The goal of the group is to “find common ground” between the political parties on certain issues “and work from there,” according to Grimm, who is serving his second term in the house. “This is a group that I hope will find common solutions.  We might disagree on big issues. But there might be issues we agree on. Maybe we should start with those places where we agree and build on that relationship,” he said.

“The thing is, most congress members have the same goals. We all want to move the country forward so that American citizens have good, prosperous lives. We might disagree on how to get there. But we all want the same thing,” Grimm said.

Part of the group’s strategy is to conduct “real listening sessions,” where participants exchange ideas in a respective atmosphere, Grimm said.

Jon Huntsman, the former Republican governor of Utah and co-chairman of No Labels, said he’s glad to have Grimm aboard. “The Problem Solvers are about an attitude more than anything else. It’s about searching for areas of common ground instead of searching for chances to score points against the other side. Rep. Grimm has embraced this attitude wholeheartedly,” Huntsman said.

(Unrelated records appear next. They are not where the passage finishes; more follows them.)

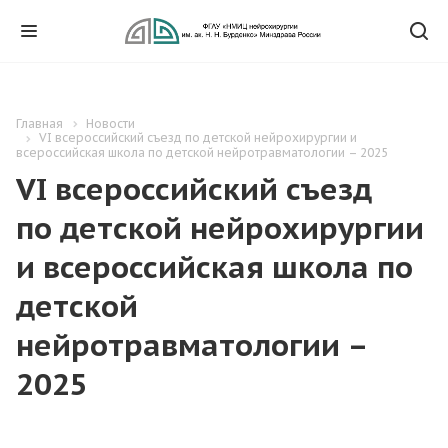
Главная
Новости
VI всероссийский съезд по детской нейрохирургии и
всероссийская школа по детской нейротравматологии – 2025
VI всероссийский съезд
по детской нейрохирургии
и всероссийская школа по
детской
нейротравматологии –
2025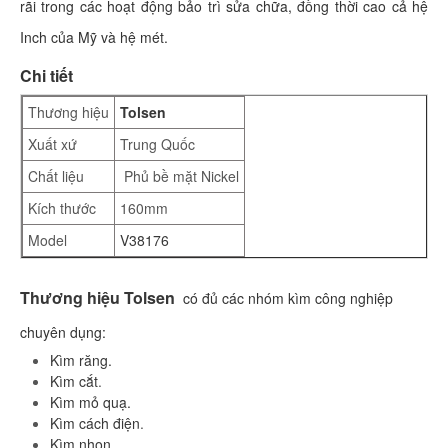
rãi trong các hoạt động bảo trì sửa chữa, đồng thời cao cả hệ
Inch của Mỹ và hệ mét.
Chi tiết
Thương hiệu
Tolsen
Xuất xứ
Trung Quốc
Chất liệu
Phủ bề mặt Nickel
Kích thước
160mm
Model
V38176
Thương hiệu Tolsen
có đủ các nhóm kìm công nghiệp
chuyên dụng:
Kìm răng
.
K
ìm cắt
.
Kìm mỏ quạ
.
Kìm cách điện
.
Kìm nhọn
.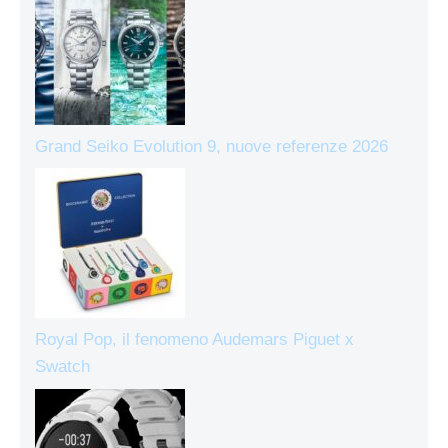
Grand Seiko Evolution 9, nuove referenze 2026
Royal Pop, il fenomeno Audemars Piguet x
Swatch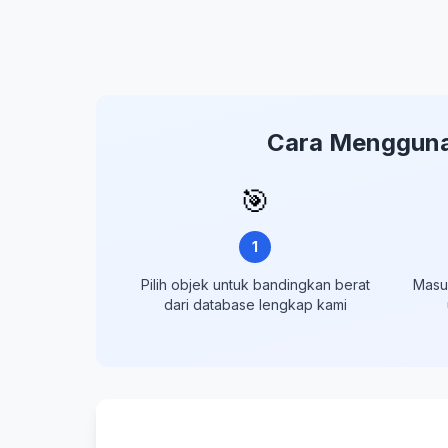
Cara Menggunak
🎯
1
Pilih objek untuk bandingkan berat
Masuk
dari database lengkap kami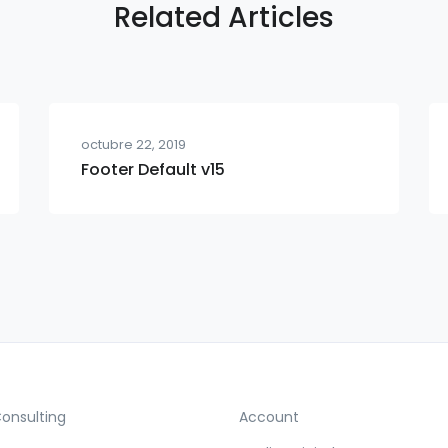
Related Articles
octubre 22, 2019
Footer Default v15
Consulting
Account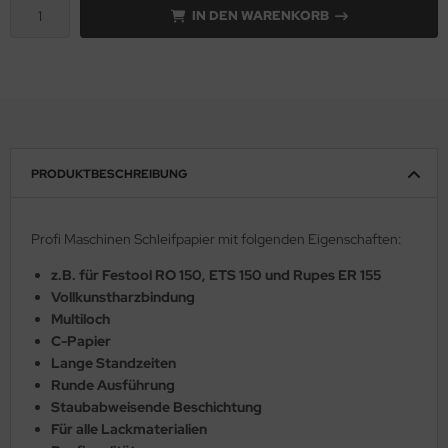
IN DEN WARENKORB
PRODUKTBESCHREIBUNG
Profi Maschinen Schleifpapier mit folgenden Eigenschaften:
z.B. für Festool RO 150, ETS 150 und Rupes ER 155
Vollkunstharzbindung
Multiloch
C-Papier
Lange Standzeiten
Runde Ausführung
Staubabweisende Beschichtung
Für alle Lackmaterialien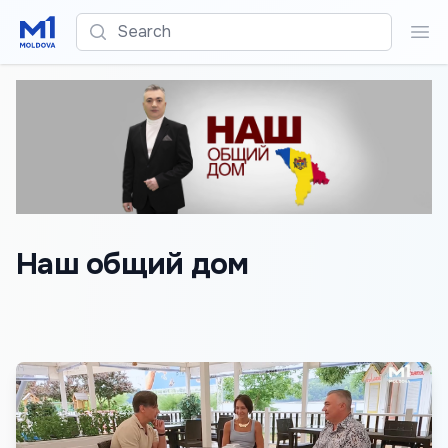
Search
Sea
Наш общий дом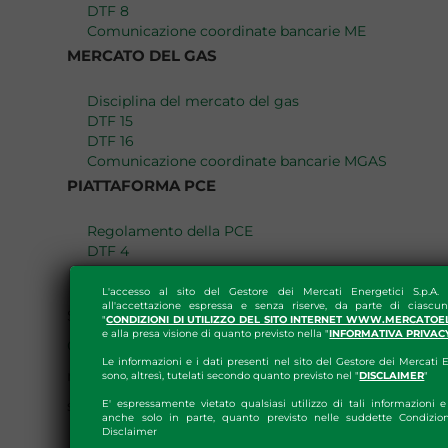
DTF 8
Comunicazione coordinate bancarie ME
MERCATO DEL GAS
Disciplina del mercato del gas
DTF 15
DTF 16
Comunicazione coordinate bancarie MGAS
PIATTAFORMA PCE
Regolamento della PCE
DTF 4
DTF 6
Comunicazione coordinate bancarie PCE
L'accesso al sito del Gestore dei Mercati Energetici S.p.A.
all'accettazione espressa e senza riserve, da parte di ciascun
Si riporta inoltre la versione aggiornata del
"
CONDIZIONI DI UTILIZZO DEL SITO INTERNET WWW.MERCATOE
e alla presa visione di quanto previsto nella "
INFORMATIVA PRIVAC
Calendario di
settlement
valido per la
Le informazioni e i dati presenti nel sito del Gestore dei Mercati E
regolazione dei pagamenti su ME, MGAS e PCE,
sono, altresì, tutelati secondo quanto previsto nel "
DISCLAIMER
"
secondo le nuove disposizioni applicabili.
E' espressamente vietato qualsiasi utilizzo di tali informazioni e 
anche solo in parte, quanto previsto nelle suddette Condizion
Disclaimer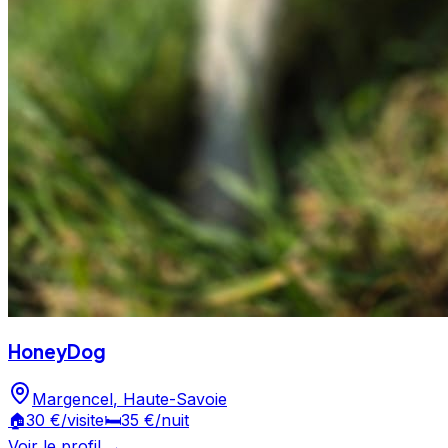
HoneyDog
Margencel
,
Haute-Savoie
🏠
30 €
/visite
🛏️
35 €
/nuit
Voir le profil →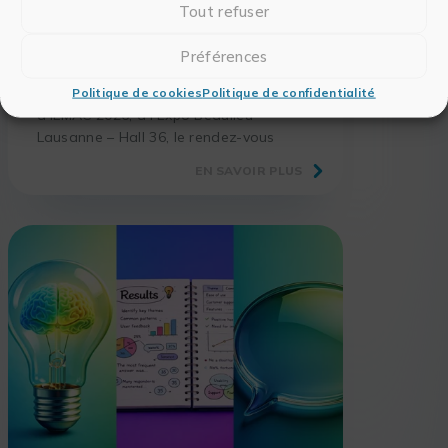
Tout refuser
ÉVÈNEMENTS
RITME participe au salon ILMAC
Préférences
Lausanne 2026
Les 23 et 24 septembre, retrouvez-nous
Politique de cookies
Politique de confidentialité
à ILMAC 2026, à l’Expo Beaulieu
Lausanne – Hall 36, le rendez-vous
incontournable des laboratoires et
EN SAVOIR PLUS
acteurs de la science.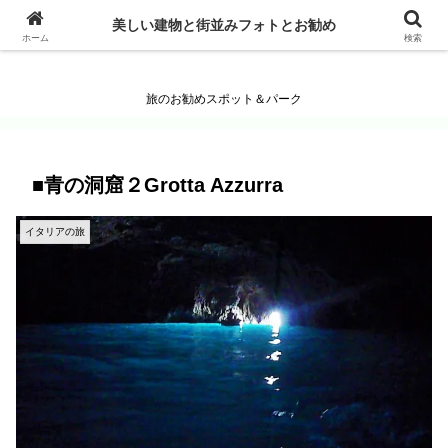
美しい建物と街並みフォトとお勧め
美しい建物と街並みフォトとお勧め
ホーム
検索
旅のお勧めスポット＆パーク
■青の洞窟２Grotta Azzurra
イタリアの旅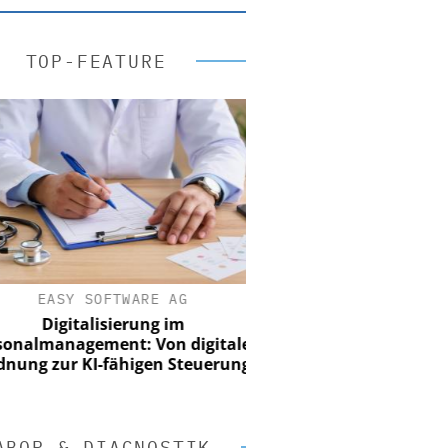
TOP-FEATURE
EASY SOFTWARE AG
Digitalisierung im
nalmanagement: Von digitaler
ung zur KI-fähigen Steuerung
ABOR & DIAGNOSTIK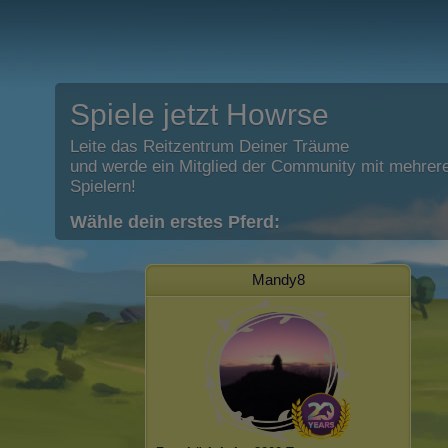
Spiele jetzt Howrse
Leite das Reitzentrum Deiner Träume
und werde ein Mitglied der Community mit mehrere
Spielern!
Wähle dein erstes Pferd:
Mandy8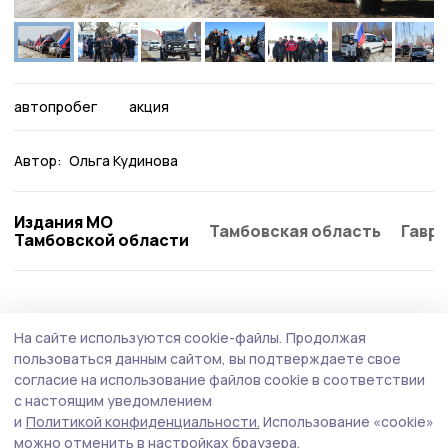
автопробег
акция
Автор:
Ольга Кудинова
Издания МО
Тамбовская область
Гаври
Тамбовской области
На сайте используются cookie-файлы.
Продолжая
пользоваться данным сайтом, вы подтверждаете свое
согласие на использование файлов cookie в соответствии
с настоящим уведомлением
и
Политикой конфиденциальности.
Использование «cookie»
можно отменить в настройках браузера.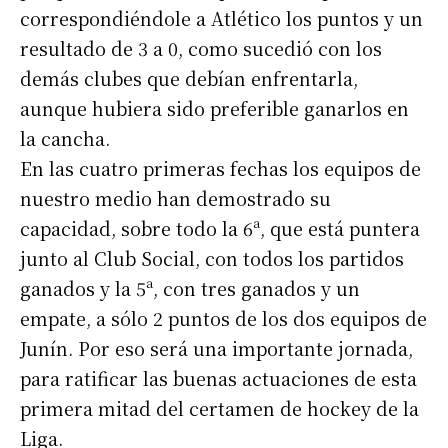
correspondiéndole a Atlético los puntos y un
resultado de 3 a 0, como sucedió con los
demás clubes que debían enfrentarla,
aunque hubiera sido preferible ganarlos en
la cancha.
En las cuatro primeras fechas los equipos de
nuestro medio han demostrado su
capacidad, sobre todo la 6ª, que está puntera
junto al Club Social, con todos los partidos
ganados y la 5ª, con tres ganados y un
empate, a sólo 2 puntos de los dos equipos de
Junín. Por eso será una importante jornada,
para ratificar las buenas actuaciones de esta
primera mitad del certamen de hockey de la
Liga.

Grimm said his military background might be one of the reasons why the No Labels philosophy appeals to him. “When I served in Operation Desert Storm and I looked around at the people I was serving with, I didn’t care what political party they belonged to,” said Grimm, a veteran of the first Gulf War in the early 1990s.

No Labels was founded by a Democratic fundraiser, Nancy Jacobson, Republican political strategist Mark McKinnon, and former U.S. comptroller David Walker. The organization held its first major conference in New York last year, drawing luminaries from across the worlds of politics and media. The names of the conference’s speakers included Mayor Michael Bloomberg, U.S. Senator Kirsten Gillibrand, New York Times columnist David Brooks, and Joe Scarborough and Mika Brzezinski, of the “Morning Joe” show on MSNBC.

At the very least, the group is going to try to achieve a more civil discourse in congress, Grimm said.